Indem das Wort Jesus verherrlicht, weidet es auch Seine Kirche oder Versammlung. Alles dies ist Kraft für die Seele, weil es Ihn ehrt. Wenn die Schriften in unsicherer Weise von Ihm redeten, so würden auch unsere Seelen zittern; so aber sagen sie: „in welchem wir die Erlösung haben durch Sein Blut." (Eph. 1,7.) Als David es unternahm, den Kampf mit Goliath aufzunehmen, mochten die Herzen Israels wohl beben, als sie den Jüngling vor dem stehen sahen, der ein Kriegsmann von seiner Jugend an gewesen war.

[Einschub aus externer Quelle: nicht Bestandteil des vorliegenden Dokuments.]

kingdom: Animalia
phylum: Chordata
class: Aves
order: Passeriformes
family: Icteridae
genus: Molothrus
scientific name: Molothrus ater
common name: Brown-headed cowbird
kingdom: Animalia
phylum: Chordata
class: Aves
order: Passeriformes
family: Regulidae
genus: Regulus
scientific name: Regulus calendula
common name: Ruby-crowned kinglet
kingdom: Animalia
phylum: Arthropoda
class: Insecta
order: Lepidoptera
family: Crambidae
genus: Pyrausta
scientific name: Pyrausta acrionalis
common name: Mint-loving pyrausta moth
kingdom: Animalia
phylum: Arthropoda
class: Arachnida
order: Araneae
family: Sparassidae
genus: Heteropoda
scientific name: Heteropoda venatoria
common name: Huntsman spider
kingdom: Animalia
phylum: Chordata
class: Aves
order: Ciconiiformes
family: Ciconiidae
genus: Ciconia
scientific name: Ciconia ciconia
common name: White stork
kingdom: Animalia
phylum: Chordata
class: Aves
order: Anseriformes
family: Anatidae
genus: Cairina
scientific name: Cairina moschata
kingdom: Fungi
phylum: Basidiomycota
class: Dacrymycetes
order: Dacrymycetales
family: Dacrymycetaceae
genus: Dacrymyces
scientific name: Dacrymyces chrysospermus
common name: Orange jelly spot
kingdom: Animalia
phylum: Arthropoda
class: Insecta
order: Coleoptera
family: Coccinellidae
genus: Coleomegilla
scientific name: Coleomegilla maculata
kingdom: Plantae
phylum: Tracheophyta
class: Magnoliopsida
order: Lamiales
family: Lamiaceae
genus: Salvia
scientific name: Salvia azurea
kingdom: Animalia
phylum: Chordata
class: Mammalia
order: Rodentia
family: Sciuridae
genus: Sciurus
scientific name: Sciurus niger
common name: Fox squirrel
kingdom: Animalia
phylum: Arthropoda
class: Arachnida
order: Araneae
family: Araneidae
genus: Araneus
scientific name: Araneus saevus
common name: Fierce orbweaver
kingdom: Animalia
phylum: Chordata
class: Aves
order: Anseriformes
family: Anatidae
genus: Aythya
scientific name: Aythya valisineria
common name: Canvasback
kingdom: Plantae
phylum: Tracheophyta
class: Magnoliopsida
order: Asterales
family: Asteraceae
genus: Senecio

Doch als sie den Riesen stürzen und David auf ihm stehen sahen, kehrten Mut und Vertrauen in eines jeden Herz zurück, und sie konnten dann singen: „Saul hat seine Tausende erschlagen, und David seine Zehntausende." Ein solches Vertrauen zu Jesu sollte auch uns, die wir an Ihn geglaubt haben, kennzeichnen.

Dies ist es, was uns in dem Kampfe für den den Heiligen einmal überlieferten Glauben stärkt. Es ist nicht schwer zu sehen, was uns in dem zukünftigen Kampfe nottut. „Wenn die Grundpfeiler umgerissen werden, was tut dann der Gerechte?" (Ps. 11, 3.) Als Joseph Worte des Friedens zu seinen Brüdern redete, stellte er ihnen die Güte Gottes vor Augen, die ihn vor ihnen her nach Ägypten gesandt hatte. So gibt es auch Zeiten, wo der Herr unsere Blicke von unseren eignen Sünden hinweg und auf Seine große Güte hinlenkt, die alles zum Guten mitwirken lassen kann; und dann finden wir, dass wir trotz unserer Torheit und Sünde, in der wir zwar für den Herrn gestritten, Ihn aber verunehrt haben, mehr von Ihm lernen durften. Er hat uns dabei zu unserer wahren Zufluchtsstätte geleitet, und unsere Seelen haben deren alleinige Sicherheit und Kraft mehr als je zuvor kennen gelernt. Wir haben Jesus dadurch besser erkannt, und sind nun imstande, auch mehr von Ihm zu erzählen. „Gott aber sei Dank, der uns den Sieg gibt durch unseren Herrn Jesus Christus!" (1. Kor. 15, 57.)

Wir können wohl verstehen, dass die Auferstehung des Herrn den Jüngern eine Wiedergeburt zu einer lebendigen Hoffnung war. Sie brachte ihnen Den wieder, den sie so sehr liebten, auf den sie hofften und dem sie dienten. Ihre Seelen atmeten wieder auf; der Winter war vorbei, und ihr Elfer, ihre Hoffnungen und Zuneigungen erwachten aufs neue. Wir sollten aber nie vergessen, dass die köstliche Frucht, die die Auferstehung des Herrn in ihnen zeitigte, daher kam, dass sie Ihn unversehrt aus dem Tode und dem Grabe hatten hervorgehen sehen, ja dass Er der Sieger über beides war. „Wo ist, o Tod, dein Stachel? Wo ist, o Tod, dein Sieg?" (1. Kor. 15, 55.)